» **What you will do**
Repeat the material below. Keep every line exactly as written.

» **Data provided**
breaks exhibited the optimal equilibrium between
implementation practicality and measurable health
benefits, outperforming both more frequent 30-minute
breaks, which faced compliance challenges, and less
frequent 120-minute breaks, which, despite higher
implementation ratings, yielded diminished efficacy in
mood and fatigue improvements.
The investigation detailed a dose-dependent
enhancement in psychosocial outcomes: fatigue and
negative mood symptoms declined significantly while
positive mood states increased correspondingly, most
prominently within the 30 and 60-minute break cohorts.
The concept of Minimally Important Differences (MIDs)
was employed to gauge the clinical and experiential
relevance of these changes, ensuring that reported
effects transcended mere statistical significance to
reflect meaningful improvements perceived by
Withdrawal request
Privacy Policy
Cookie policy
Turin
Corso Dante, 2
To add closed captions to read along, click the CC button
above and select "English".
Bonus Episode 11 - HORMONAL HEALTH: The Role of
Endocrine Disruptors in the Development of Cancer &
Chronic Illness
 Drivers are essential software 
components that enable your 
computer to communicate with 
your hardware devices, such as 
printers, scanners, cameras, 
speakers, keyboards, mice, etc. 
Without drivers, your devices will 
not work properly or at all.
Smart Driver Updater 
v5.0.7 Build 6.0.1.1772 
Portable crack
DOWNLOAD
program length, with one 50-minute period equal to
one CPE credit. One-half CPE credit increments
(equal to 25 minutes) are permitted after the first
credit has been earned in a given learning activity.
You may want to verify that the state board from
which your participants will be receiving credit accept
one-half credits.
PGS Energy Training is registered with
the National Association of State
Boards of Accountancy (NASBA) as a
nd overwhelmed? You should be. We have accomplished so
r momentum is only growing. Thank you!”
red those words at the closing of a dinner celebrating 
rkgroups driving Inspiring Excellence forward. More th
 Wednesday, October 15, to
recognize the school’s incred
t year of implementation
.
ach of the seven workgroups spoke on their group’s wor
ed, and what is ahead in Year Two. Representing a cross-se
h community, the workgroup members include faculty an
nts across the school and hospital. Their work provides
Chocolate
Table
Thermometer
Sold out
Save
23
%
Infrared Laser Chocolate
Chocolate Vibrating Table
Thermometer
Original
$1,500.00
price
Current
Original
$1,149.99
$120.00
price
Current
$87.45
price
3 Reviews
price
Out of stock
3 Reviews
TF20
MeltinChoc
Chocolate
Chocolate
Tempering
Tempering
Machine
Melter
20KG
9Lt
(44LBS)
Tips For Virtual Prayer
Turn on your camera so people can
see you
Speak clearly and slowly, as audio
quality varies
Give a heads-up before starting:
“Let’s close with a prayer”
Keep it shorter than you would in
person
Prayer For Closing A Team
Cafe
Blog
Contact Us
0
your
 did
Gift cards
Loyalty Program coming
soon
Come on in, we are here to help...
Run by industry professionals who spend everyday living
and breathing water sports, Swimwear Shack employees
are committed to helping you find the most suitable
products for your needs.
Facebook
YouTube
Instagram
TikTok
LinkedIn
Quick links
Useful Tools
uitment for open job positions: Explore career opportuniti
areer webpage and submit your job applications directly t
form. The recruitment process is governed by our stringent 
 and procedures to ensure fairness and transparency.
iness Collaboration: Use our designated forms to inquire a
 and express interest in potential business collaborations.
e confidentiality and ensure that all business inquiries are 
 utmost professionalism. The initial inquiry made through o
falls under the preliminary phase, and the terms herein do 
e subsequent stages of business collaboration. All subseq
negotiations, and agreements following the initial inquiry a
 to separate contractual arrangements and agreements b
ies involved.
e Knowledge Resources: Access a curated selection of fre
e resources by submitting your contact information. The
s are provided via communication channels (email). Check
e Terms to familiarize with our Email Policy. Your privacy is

» **Exercise result**
breaks exhibited the optimal equilibrium between
implementation practicality and measurable health
benefits, outperforming both more frequent 30-minute
breaks, which faced compliance challenges, and less
frequent 120-minute breaks, which, despite higher
implementation ratings, yielded diminished efficacy in
mood and fatigue improvements.
The investigation detailed a dose-dependent
enhancement in psychosocial outcomes: fatigue and
negative mood symptoms declined significantly while
positive mood states increased correspondingly, most
prominently within the 30 and 60-minute break cohorts.
The concept of Minimally Important Differences (MIDs)
was employed to gauge the clinical and experiential
relevance of these changes, ensuring that reported
effects transcended mere statistical significance to
reflect meaningful improvements perceived by
Withdrawal request
Privacy Policy
Cookie policy
Turin
Corso Dante, 2
To add closed captions to read along, click the CC button
above and select "English".
Bonus Episode 11 - HORMONAL HEALTH: The Role of
Endocrine Disruptors in the Development of Cancer &
Chronic Illness
 Drivers are essential software 
components that enable your 
computer to communicate with 
your hardware devices, such as 
printers, scanners, cameras, 
speakers, keyboards, mice, etc. 
Without drivers, your devices will 
not work properly or at all.
Smart Driver Updater 
v5.0.7 Build 6.0.1.1772 
Portable crack
DOWNLOAD
program length, with one 50-minute period equal to
one CPE credit. One-half CPE credit increments
(equal to 25 minutes) are permitted after the first
credit has been earned in a given learning activity.
You may want to verify that the state board from
which your participants will be receiving credit accept
one-half credits.
PGS Energy Training is registered with
the National Association of State
Boards of Accountancy (NASBA) as a
nd overwhelmed? You should be. We have accomplished so
r momentum is only growing. Thank you!”
red those words at the closing of a dinner celebrating 
rkgroups driving Inspiring Excellence forward. More th
 Wednesday, October 15, to
recognize the school’s incred
t year of implementation
.
ach of the seven workgroups spoke on their group’s wor
ed, and what is ahead in Year Two. Representing a cross-se
h community, the workgroup members include faculty an
nts across the school and hospital. Their work provides
Chocolate
Table
Thermometer
Sold out
Save
23
%
Infrared Laser Chocolate
Chocolate Vibrating Table
Thermometer
Original
$1,500.00
price
Current
Original
$1,149.99
$120.00
price
Current
$87.45
price
3 Reviews
price
Out of stock
3 Reviews
TF20
MeltinChoc
Chocolate
Chocolate
Tempering
Tempering
Machine
Melter
20KG
9Lt
(44LBS)
Tips For Virtual Prayer
Turn on your camera so people can
see you
Speak clearly and slowly, as audio
quality varies
Give a heads-up before starting:
“Let’s close with a prayer”
Keep it shorter than you would in
person
Prayer For Closing A Team
Cafe
Blog
Contact Us
0
your
 did
Gift cards
Loyalty Program coming
soon
Come on in, we are here to help...
Run by industry professionals who spend everyday living
and breathing water sports, Swimwear Shack employees
are committed to helping you find the most suitable
products for your needs.
Facebook
YouTube
Instagram
TikTok
LinkedIn
Quick links
Useful Tools
uitment for open job positions: Explore career opportuniti
areer webpage and submit your job applications directly t
form. The recruitment process is governed by our stringent 
 and procedures to ensure fairness and transparency.
iness Collaboration: Use our designated forms to inquire a
 and express interest in potential business collaborations.
e confidentiality and ensure that all business inquiries are 
 utmost professionalism. The initial inquiry made through o
falls under the preliminary phase, and the terms herein do 
e subsequent stages of business collaboration. All subseq
negotiations, and agreements following the initial inquiry a
 to separate contractual arrangements and agreements b
ies involved.
e Knowledge Resources: Access a curated selection of fre
e resources by submitting your contact information. The
s are provided via communication channels (email). Check
e Terms to familiarize with our Email Policy. Your privacy is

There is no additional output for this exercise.